● **Supplied data**
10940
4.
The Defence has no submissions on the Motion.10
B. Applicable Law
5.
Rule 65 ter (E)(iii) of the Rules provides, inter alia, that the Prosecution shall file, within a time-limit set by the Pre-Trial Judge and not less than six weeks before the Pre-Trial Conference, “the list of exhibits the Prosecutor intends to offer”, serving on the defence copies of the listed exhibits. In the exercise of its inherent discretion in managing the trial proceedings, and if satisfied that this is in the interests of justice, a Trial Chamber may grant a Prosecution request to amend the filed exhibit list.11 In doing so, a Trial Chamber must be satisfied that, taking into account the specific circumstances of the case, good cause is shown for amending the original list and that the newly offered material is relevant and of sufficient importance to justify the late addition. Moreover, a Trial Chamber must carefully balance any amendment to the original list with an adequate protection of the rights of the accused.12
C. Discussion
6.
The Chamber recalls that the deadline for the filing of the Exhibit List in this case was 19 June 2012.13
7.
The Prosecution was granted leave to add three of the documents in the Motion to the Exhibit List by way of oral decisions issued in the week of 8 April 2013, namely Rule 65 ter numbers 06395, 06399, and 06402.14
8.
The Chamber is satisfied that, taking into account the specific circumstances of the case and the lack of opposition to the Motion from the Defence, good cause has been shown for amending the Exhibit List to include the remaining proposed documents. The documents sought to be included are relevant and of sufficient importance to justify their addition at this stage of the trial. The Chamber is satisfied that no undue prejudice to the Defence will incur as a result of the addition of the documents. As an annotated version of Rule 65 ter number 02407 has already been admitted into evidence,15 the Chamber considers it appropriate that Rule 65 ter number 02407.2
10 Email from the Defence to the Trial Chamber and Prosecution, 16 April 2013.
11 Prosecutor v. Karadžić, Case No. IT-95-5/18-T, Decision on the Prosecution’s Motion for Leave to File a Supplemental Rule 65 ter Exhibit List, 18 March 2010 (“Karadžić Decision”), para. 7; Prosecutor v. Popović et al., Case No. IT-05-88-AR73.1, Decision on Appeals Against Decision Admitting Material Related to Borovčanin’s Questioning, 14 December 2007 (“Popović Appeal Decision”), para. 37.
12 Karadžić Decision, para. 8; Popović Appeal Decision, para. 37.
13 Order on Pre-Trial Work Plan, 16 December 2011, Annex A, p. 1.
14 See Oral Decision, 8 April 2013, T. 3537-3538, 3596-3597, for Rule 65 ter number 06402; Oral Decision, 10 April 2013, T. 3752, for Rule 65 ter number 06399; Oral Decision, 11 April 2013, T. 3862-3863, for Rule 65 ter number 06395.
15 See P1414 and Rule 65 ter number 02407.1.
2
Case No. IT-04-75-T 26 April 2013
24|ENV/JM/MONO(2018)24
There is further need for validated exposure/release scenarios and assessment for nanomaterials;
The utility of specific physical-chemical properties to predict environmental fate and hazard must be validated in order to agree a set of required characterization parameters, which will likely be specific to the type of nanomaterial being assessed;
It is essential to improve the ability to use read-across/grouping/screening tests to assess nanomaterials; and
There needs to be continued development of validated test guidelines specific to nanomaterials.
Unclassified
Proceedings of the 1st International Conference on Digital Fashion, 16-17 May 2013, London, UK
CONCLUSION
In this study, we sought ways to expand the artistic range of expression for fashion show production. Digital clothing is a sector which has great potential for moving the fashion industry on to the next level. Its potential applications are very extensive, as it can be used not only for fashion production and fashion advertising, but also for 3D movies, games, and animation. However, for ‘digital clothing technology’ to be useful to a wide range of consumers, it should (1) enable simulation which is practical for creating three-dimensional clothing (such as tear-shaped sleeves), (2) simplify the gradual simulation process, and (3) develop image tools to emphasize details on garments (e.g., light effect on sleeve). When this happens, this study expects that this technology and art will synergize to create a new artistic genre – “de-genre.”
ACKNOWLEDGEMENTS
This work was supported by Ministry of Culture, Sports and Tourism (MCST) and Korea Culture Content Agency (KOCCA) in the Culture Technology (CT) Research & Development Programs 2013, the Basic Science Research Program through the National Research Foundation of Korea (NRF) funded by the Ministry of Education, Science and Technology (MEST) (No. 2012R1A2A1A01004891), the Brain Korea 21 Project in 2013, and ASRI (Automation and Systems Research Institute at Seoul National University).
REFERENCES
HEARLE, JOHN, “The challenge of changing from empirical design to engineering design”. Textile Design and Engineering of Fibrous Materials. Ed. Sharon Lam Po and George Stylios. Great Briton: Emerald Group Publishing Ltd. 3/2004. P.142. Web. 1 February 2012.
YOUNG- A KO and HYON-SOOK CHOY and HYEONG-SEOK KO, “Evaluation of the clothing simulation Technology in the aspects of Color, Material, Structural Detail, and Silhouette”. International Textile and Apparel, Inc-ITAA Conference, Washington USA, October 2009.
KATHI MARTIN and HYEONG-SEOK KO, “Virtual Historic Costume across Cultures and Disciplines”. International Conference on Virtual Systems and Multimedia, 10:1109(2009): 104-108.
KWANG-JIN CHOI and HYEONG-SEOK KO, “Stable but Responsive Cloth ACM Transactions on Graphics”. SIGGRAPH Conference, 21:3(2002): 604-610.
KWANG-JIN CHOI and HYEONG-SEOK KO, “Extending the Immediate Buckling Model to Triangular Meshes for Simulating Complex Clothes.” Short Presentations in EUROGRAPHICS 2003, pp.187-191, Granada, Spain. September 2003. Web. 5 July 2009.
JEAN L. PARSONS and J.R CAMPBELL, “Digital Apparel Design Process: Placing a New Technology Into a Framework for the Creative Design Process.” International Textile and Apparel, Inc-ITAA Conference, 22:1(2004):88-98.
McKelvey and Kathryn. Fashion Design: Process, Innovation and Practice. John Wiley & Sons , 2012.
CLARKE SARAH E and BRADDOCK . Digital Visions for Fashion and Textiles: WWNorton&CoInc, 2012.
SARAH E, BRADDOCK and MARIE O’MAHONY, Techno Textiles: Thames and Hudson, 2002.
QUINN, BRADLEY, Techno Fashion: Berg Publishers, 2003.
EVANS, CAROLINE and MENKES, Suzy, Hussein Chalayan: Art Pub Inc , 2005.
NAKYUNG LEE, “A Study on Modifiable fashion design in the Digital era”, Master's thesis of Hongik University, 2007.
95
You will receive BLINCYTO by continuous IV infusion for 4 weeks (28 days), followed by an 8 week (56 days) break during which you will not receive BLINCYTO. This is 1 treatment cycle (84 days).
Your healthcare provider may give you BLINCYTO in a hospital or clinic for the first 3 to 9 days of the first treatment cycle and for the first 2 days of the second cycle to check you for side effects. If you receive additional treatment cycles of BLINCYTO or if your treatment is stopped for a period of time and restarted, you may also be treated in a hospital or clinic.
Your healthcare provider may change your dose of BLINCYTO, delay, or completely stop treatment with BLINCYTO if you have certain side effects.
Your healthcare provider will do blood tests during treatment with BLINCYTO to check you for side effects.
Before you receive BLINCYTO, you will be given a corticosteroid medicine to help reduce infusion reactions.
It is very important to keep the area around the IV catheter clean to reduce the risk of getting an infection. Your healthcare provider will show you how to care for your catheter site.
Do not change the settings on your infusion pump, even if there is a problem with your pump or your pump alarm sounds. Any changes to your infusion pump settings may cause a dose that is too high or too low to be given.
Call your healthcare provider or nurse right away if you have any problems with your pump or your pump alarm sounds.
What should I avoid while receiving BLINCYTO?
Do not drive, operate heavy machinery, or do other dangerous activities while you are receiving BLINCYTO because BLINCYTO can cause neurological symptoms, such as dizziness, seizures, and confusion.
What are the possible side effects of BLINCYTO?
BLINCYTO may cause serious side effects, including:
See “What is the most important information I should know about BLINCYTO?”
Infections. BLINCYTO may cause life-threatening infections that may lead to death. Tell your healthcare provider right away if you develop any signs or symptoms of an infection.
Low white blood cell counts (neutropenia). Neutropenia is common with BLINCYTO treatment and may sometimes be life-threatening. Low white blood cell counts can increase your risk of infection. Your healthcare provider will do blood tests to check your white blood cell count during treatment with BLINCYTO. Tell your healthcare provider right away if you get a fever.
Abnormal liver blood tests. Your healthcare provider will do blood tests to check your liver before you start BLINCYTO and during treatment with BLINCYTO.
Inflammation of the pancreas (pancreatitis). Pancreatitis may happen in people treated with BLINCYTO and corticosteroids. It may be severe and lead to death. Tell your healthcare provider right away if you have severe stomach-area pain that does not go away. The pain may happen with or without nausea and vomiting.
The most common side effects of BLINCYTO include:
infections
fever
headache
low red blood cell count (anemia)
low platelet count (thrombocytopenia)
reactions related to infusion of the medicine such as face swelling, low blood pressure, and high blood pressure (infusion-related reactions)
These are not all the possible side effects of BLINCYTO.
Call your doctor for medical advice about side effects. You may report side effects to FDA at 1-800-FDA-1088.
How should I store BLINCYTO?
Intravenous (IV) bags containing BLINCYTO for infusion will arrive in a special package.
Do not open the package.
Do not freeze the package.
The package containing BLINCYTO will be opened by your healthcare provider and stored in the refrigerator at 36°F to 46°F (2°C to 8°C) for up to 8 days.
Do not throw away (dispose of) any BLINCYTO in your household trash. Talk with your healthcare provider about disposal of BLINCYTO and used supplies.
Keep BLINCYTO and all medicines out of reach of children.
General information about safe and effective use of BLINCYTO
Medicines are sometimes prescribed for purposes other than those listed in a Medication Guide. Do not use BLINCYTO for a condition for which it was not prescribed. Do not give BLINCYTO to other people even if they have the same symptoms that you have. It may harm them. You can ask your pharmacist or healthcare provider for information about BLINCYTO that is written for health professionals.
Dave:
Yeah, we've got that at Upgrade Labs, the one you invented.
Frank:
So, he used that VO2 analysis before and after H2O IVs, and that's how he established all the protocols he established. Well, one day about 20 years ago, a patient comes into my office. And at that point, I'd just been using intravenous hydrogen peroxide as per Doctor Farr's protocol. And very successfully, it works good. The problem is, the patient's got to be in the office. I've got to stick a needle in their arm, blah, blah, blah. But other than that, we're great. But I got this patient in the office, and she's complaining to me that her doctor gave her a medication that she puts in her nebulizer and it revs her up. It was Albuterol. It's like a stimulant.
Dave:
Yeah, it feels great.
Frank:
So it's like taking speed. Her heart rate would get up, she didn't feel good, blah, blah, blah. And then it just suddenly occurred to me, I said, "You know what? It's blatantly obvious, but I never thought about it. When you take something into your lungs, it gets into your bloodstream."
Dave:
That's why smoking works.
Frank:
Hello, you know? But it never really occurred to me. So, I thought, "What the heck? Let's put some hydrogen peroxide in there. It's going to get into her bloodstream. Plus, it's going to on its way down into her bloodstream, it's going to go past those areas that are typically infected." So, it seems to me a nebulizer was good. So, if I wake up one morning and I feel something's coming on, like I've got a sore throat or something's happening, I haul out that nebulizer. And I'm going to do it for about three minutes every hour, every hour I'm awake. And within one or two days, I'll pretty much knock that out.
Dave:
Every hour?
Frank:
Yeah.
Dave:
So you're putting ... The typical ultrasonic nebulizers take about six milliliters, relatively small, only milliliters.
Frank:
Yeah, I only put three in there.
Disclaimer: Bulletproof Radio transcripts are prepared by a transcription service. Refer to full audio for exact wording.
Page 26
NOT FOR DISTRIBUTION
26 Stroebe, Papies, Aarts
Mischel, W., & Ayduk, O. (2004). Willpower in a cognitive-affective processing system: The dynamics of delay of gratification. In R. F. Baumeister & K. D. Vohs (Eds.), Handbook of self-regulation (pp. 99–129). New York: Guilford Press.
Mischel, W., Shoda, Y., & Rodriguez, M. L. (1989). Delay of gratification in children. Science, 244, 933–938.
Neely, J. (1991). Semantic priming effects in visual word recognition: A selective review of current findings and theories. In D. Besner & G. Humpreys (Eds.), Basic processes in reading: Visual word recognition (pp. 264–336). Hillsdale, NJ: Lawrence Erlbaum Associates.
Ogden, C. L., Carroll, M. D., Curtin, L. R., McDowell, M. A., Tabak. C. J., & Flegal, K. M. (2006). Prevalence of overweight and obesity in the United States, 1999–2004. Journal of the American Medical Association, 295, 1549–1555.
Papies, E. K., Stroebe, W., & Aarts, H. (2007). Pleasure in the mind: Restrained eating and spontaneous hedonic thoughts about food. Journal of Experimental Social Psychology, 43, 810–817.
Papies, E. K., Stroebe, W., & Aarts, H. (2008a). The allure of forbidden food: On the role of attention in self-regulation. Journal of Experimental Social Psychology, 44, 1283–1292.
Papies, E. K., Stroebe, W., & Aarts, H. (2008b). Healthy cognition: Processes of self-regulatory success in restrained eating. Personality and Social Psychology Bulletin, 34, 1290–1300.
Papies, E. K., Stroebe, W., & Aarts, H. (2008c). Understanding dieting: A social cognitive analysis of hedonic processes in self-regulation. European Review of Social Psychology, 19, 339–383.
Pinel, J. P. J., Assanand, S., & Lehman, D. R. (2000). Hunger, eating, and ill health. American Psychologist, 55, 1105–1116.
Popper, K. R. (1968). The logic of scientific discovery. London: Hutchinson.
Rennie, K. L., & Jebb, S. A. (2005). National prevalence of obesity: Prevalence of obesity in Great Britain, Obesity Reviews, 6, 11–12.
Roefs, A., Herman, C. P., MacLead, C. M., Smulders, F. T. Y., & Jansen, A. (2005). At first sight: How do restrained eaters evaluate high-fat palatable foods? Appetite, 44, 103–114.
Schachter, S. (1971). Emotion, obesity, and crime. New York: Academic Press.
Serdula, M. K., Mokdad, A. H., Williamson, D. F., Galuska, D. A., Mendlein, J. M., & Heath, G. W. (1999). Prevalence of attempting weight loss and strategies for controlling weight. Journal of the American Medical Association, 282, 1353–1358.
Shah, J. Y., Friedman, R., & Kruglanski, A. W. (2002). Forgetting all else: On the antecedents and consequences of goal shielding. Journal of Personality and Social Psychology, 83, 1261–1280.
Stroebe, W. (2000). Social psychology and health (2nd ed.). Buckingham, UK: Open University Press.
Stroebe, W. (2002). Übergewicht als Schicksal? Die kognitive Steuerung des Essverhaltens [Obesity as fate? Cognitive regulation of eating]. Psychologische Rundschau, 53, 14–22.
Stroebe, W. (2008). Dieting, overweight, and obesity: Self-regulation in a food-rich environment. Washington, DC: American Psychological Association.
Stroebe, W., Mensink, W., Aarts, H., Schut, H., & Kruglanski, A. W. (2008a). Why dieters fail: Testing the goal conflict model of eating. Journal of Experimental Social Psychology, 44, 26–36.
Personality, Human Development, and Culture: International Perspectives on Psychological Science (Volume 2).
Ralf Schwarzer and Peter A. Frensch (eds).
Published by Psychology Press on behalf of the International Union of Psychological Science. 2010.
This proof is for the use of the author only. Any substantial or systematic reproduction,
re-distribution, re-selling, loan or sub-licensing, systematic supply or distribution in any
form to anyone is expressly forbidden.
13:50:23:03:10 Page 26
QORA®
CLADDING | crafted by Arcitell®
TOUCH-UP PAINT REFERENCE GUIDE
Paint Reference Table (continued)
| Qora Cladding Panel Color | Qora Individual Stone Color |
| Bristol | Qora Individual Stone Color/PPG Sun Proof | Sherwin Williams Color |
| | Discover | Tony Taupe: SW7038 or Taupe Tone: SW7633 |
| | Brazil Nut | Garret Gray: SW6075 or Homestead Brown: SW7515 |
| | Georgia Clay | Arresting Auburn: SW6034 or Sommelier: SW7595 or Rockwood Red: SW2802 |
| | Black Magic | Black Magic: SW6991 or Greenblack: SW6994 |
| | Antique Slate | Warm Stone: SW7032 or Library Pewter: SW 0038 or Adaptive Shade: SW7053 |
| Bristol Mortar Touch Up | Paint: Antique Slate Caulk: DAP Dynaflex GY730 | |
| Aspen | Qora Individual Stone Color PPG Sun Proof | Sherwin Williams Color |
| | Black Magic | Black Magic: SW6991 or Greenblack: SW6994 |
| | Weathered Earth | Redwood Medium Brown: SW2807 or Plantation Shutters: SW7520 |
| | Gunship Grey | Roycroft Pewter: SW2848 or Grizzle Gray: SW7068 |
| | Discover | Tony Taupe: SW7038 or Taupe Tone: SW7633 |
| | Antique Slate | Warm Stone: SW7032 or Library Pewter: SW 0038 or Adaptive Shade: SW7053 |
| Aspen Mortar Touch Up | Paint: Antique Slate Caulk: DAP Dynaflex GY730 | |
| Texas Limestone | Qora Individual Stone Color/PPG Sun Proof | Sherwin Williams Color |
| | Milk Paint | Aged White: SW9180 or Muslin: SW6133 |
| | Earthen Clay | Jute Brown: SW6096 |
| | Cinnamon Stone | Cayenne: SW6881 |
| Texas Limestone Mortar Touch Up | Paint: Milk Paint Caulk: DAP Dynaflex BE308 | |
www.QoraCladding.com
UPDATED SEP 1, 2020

● **Your assignment**
Identify the lines of the data that contain the word "most". Copy each of them.

● **Expected output**
See “What is the most important information I should know about BLINCYTO?”
The most common side effects of BLINCYTO include:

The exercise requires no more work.